Task details: Images aside, the whole listing should be written out word for word.
[Given records Boundary: Start]
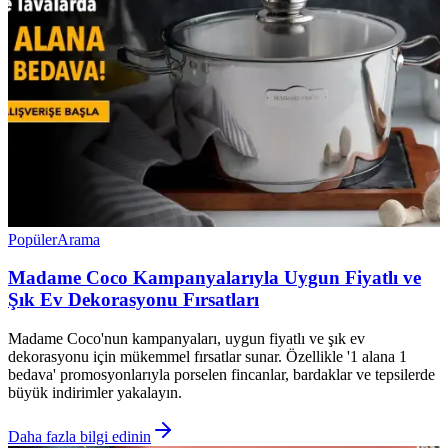
Popüler
Arama
Madame Coco Kampanyalarıyla Uygun Fiyatlı ve
Şık Ev Dekorasyonu Fırsatları
Madame Coco'nun kampanyaları, uygun fiyatlı ve şık ev
dekorasyonu için mükemmel fırsatlar sunar. Özellikle '1 alana 1
bedava' promosyonlarıyla porselen fincanlar, bardaklar ve tepsilerde
büyük indirimler yakalayın.
Daha fazla bilgi edinin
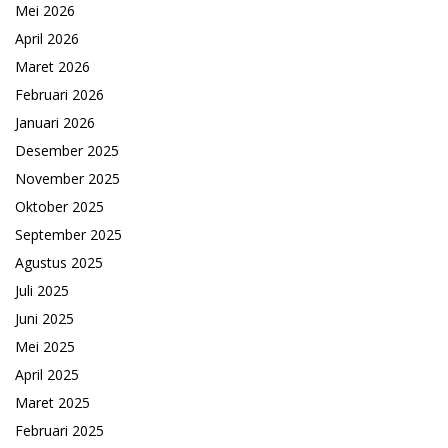
Mei 2026
April 2026
Maret 2026
Februari 2026
Januari 2026
Desember 2025
November 2025
Oktober 2025
September 2025
Agustus 2025
Juli 2025
Juni 2025
Mei 2025
April 2025
Maret 2025
Februari 2025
[Given records Boundary: End]
Written solution:
Popüler
Arama
Madame Coco Kampanyalarıyla Uygun Fiyatlı ve
Şık Ev Dekorasyonu Fırsatları
Madame Coco'nun kampanyaları, uygun fiyatlı ve şık ev
dekorasyonu için mükemmel fırsatlar sunar. Özellikle '1 alana 1
bedava' promosyonlarıyla porselen fincanlar, bardaklar ve tepsilerde
büyük indirimler yakalayın.
Daha fazla bilgi edinin
Mei 2026
April 2026
Maret 2026
Februari 2026
Januari 2026
Desember 2025
November 2025
Oktober 2025
September 2025
Agustus 2025
Juli 2025
Juni 2025
Mei 2025
April 2025
Maret 2025
Februari 2025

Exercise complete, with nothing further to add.